Antimicrobial Stewardship in Residential Aged Care Facilities

Need and Readiness Assessment

Ching Jou Lim; Megan Kwong; Rhonda L Stuart; Kirsty L Buising; N Deborah Friedman; Noleen Bennett; Allen C Cheng; Anton Y Peleg; Caroline Marshall; David CM Kong


BMC Infect Dis. 2014;14(410) 

In This Article


There is increasing evidence that the elderly population in residential aged care facilities (RACFs) serves as an important reservoir for multidrug-resistant (MDR) organisms,[1,2] with high antibiotic use causing selective pressure and encouraging the emergence of various MDR organisms.[3,4] As antibiotic resistance in bacteria increases and the development pipeline of new antibiotics declines, judicious use of antibiotics through antimicrobial stewardship (AMS) programs has become critical across all parts of the healthcare system, including the RACF setting. Formal AMS programs have been increasingly established in the acute-care hospital setting, but remain relatively uncommon in RACFs.[5]

Essentially, the need for AMS and the potential areas for AMS interventions are reliant upon existing antibiotic use and resistance patterns. For example, a study in Australian RACFs has shown less frequent use of broad-spectrum antibiotics such as fluoroquinolones[6] compared to long-term care facilities in the United States (US), where fluoroquinolone prescribing is widespread.[7,8] Likewise, the magnitude of antibiotic resistance has been reported to vary across RACFs in different geographical areas.[9] Not surprisingly, surveys involving Nebraska and Irish long-term care facilities have reported very distinctive AMS practices, presumably because AMS interventions are tailored according to the needs and resources of individual institutions in different geographical areas.[10,11]
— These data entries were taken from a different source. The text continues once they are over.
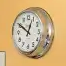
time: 12:50
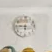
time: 9:01
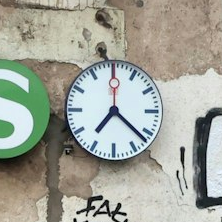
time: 7:21
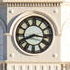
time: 8:16
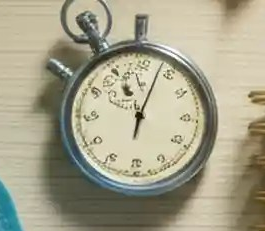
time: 11:03
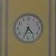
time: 4:34
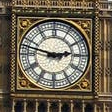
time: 2:47
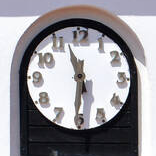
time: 11:30
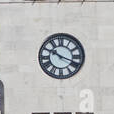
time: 10:18
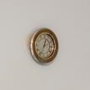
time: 12:33
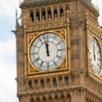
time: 11:57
International guidelines for infection control and prevention have strongly recommended initiation of AMS programs in the RACF setting;[12] however, practical models for AMS in this setting remain poorly delineated. Adopting hospital-based AMS programs in the RACF setting may be unrealistic due to differences in organizational resources and antibiotic prescribing patterns between these two healthcare settings. Recent studies from the US reported that AMS interventions involving multidisciplinary teams with regular audits are effective in reducing inappropriate antibiotic prescribing in the long-term care setting; however, these studies were mainly single centre and their sustainability remains in question.[13,14] To date, information about the feasibility, barriers and facilitators of AMS programs in RACFs has been scant. The perceived need and readiness for AMS interventions in the RACF setting can be explored via qualitative research that allows in-depth investigation into the social and environmental determinants of antibiotic prescribing practices;[15] however, such work had previously not been undertaken. In preparation for developing practical and sustainable AMS models in this setting, the current study explored the attitudes and perceptions of key healthcare providers towards AMS interventions in Australian RACFs.